I personally think that the reason he is not attending the conference is because of ill-health and nothing else really.
He has been to Israel several times in the past and his health has been deteriorating recently. If you look at the source that says he's 'boycotting' it, it doesn't look to trustworthy - Whats more likely is that they found out he was not going (for an unspecified reason) and then decided to try to push for publicity for their cause.
[url]http://www.bricup.org.uk/[/url]
The key phrase is 'We understand', to me it implies no direct knowledge but more assumptions. Though if anyone can find a direct source from (Stephen Hawking or his publicists) him saying otherwise I assume that they made it up.
[QUOTE=Glorbo;40569287]How is an academic boycott even remotely helpful?
While academic institutions in Israel are funded partially by the state of Israel, they are some of the biggest centers of pluralism and diversity there are in the country. They're also a hub for a lot of left-wing supporting individuals who actively object the treatment of Palestinians in the west bank and in Gaza. The vast majority of academics and students in universities in Israel object Israel's actions in the occupied territories.
An academic boycott against them is a clear dumb, knee-jerk reaction that serves absolutely nothing (except maybe leading to academics leaving Israel, leaving only the right-wing nationalists in charge). You might as well boycott [url=http://en.wikipedia.org/wiki/B'Tselem]B'Tselem[/url] while you're at it.[/QUOTE]
Boycotts aren't always completely fair, but there always still reasons to commit to one. I think the deciding factor on this one is that conference was being hosted by Shimon Peres.
[QUOTE=Retardation;40570537]no it isn't. do you have any idea how many different civilizations and ethnicities ruled a patch of land called Israel over the centuries?[/QUOTE]
I am well aware of this. But what really matters is what nation was there before UN gave green light for the creation of Isreal.
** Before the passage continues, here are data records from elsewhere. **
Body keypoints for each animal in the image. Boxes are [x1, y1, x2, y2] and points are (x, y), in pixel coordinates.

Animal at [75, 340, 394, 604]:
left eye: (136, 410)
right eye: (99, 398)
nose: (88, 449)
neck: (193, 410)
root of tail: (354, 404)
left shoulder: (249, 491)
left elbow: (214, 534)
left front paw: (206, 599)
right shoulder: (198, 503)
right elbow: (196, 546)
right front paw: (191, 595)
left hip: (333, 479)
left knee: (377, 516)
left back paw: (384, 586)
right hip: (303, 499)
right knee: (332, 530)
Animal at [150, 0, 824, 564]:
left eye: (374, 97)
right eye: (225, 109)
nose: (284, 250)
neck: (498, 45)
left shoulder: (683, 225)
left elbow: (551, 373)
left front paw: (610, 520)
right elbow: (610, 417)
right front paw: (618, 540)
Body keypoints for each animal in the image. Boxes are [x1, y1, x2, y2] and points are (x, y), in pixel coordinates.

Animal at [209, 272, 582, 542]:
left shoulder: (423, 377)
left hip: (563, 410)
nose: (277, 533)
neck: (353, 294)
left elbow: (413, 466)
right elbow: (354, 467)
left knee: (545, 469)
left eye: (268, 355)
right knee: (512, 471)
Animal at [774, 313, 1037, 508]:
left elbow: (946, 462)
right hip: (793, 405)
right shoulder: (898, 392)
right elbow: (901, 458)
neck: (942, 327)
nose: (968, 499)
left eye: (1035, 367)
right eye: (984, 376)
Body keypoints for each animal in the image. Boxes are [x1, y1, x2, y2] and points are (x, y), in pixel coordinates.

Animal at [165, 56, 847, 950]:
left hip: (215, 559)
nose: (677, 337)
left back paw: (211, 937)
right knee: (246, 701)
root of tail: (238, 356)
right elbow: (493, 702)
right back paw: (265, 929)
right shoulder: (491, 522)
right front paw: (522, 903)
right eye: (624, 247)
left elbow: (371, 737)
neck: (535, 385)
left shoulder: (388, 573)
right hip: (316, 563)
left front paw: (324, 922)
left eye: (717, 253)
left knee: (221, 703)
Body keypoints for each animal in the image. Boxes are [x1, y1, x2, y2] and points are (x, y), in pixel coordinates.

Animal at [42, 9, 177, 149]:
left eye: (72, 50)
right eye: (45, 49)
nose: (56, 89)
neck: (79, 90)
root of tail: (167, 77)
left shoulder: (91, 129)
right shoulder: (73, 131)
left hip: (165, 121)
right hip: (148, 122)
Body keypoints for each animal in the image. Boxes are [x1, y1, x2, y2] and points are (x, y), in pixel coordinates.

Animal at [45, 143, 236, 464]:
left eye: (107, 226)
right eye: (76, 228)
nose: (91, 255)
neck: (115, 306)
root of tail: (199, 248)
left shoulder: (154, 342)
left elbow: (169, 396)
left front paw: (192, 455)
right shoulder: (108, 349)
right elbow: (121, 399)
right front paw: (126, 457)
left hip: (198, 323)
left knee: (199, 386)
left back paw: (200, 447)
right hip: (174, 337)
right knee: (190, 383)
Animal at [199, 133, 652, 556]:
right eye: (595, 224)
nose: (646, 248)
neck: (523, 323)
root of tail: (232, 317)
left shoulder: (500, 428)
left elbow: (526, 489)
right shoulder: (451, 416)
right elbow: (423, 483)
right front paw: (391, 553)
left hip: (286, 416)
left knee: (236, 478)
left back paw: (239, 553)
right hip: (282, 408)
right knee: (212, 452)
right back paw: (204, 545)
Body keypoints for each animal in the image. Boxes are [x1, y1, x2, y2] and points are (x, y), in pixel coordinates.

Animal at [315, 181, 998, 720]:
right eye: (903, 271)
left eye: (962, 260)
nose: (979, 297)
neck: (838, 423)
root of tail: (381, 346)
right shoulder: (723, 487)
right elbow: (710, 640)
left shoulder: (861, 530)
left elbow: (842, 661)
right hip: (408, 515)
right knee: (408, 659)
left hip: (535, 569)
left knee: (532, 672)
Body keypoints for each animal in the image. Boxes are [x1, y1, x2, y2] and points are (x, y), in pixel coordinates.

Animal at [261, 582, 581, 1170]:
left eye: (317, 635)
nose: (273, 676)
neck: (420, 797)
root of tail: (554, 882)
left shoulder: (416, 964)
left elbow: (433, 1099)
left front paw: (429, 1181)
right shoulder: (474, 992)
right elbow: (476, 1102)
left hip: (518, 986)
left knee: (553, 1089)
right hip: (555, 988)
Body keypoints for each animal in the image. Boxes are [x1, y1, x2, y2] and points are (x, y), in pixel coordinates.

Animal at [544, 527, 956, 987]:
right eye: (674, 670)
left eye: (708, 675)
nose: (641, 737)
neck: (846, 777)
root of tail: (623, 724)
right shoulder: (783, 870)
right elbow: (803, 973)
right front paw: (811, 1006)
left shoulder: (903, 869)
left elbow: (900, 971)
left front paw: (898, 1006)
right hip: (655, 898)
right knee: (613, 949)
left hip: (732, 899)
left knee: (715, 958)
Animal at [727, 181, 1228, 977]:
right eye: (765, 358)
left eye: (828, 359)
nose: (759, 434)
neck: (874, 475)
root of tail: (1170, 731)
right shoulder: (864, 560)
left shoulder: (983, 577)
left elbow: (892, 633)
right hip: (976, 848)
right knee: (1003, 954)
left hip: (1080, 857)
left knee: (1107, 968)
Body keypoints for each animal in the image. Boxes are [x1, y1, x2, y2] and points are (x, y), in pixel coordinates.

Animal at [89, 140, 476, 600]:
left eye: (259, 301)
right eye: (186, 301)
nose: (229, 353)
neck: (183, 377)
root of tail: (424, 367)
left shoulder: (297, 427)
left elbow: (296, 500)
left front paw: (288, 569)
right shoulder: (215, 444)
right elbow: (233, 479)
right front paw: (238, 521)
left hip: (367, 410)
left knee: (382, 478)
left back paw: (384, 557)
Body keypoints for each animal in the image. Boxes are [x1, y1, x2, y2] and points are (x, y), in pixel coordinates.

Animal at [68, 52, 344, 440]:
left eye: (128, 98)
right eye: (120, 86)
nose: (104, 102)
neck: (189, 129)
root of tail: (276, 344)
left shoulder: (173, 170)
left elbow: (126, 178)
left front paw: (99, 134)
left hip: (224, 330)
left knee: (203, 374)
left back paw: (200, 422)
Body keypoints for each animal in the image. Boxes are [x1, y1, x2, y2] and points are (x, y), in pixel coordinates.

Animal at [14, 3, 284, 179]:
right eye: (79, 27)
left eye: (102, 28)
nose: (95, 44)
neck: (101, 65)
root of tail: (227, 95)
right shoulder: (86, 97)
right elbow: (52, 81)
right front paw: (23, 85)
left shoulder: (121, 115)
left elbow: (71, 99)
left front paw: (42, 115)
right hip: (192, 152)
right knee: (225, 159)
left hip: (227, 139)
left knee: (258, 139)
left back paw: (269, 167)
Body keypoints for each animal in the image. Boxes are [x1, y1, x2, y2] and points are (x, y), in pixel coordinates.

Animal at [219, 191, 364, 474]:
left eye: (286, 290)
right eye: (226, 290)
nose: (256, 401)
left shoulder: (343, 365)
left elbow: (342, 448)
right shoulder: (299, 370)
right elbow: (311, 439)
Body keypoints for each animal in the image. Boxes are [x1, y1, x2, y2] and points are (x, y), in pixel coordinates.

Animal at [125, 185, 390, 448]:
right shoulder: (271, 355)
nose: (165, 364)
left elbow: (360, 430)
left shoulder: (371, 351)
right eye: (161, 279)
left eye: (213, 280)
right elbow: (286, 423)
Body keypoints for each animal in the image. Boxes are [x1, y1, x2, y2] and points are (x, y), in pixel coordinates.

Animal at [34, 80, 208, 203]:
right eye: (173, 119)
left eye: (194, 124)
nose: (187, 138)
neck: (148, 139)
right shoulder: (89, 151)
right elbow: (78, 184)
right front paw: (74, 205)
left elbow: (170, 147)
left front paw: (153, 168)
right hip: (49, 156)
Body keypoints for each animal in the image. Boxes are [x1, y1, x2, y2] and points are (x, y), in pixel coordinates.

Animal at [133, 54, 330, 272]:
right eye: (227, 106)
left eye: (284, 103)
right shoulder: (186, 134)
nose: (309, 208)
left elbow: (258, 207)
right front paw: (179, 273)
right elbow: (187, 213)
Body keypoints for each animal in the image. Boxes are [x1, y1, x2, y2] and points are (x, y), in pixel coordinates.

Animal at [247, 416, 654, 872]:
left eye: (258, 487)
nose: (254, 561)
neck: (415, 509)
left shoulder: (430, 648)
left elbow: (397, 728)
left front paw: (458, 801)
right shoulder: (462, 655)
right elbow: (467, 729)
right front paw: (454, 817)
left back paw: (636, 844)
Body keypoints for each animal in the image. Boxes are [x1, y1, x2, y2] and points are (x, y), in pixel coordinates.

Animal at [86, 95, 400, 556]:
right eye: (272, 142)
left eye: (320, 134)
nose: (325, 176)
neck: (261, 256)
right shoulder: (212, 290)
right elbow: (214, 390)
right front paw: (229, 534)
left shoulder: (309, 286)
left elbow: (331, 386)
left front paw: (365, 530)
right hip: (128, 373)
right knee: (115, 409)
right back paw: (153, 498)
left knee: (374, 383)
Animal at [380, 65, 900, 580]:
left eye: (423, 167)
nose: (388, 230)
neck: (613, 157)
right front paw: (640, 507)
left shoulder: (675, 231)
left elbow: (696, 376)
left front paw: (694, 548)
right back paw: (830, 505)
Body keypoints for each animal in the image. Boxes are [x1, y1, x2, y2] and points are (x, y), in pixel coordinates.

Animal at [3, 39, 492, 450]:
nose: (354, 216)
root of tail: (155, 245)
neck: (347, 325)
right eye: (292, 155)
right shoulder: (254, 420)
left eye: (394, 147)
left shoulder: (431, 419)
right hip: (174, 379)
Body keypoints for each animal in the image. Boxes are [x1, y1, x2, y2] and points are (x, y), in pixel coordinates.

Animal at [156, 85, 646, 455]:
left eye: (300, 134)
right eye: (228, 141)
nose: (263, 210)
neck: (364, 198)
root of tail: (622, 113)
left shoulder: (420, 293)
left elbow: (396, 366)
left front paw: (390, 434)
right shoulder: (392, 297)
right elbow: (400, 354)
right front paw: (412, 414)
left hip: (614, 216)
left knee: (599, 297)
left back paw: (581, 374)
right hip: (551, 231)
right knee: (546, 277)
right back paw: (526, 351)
[QUOTE=Retardation;40570537]yeah ok buddy it's a good thing you're "enlightened" to all the realpolitik going on behind our backs, it's all about that oil and the media got us all tricked[/QUOTE]
enlightned no. sceptical yes.
They are doing a really good job at it. Mainstream media never even mentions the connection between oil and the dollar. For a good reason of course. If they did, people would quickly understand the reasoning behind every conflict in the middle east that have been going on during the past few decades. People would also realize what it is that truly defines what power is in this time and age is. It is the very lack of media coverage, that makes is the strongest evidence for this.
We humans have on a global scale built an entire civilization and economy based around oil. What would you be able to control, if you had all the oil?
Dictators, WDMs, chemical weapons, religion and red lines means nothing, other then promoting an agenda.
Why are the West supporting arabic dictatorships and monarchies who also opress their people? Why is Iran, Syria, and former Iraq the bad boys? because they refused to use the dollar to trade their oil with. Everyone is the bad guy.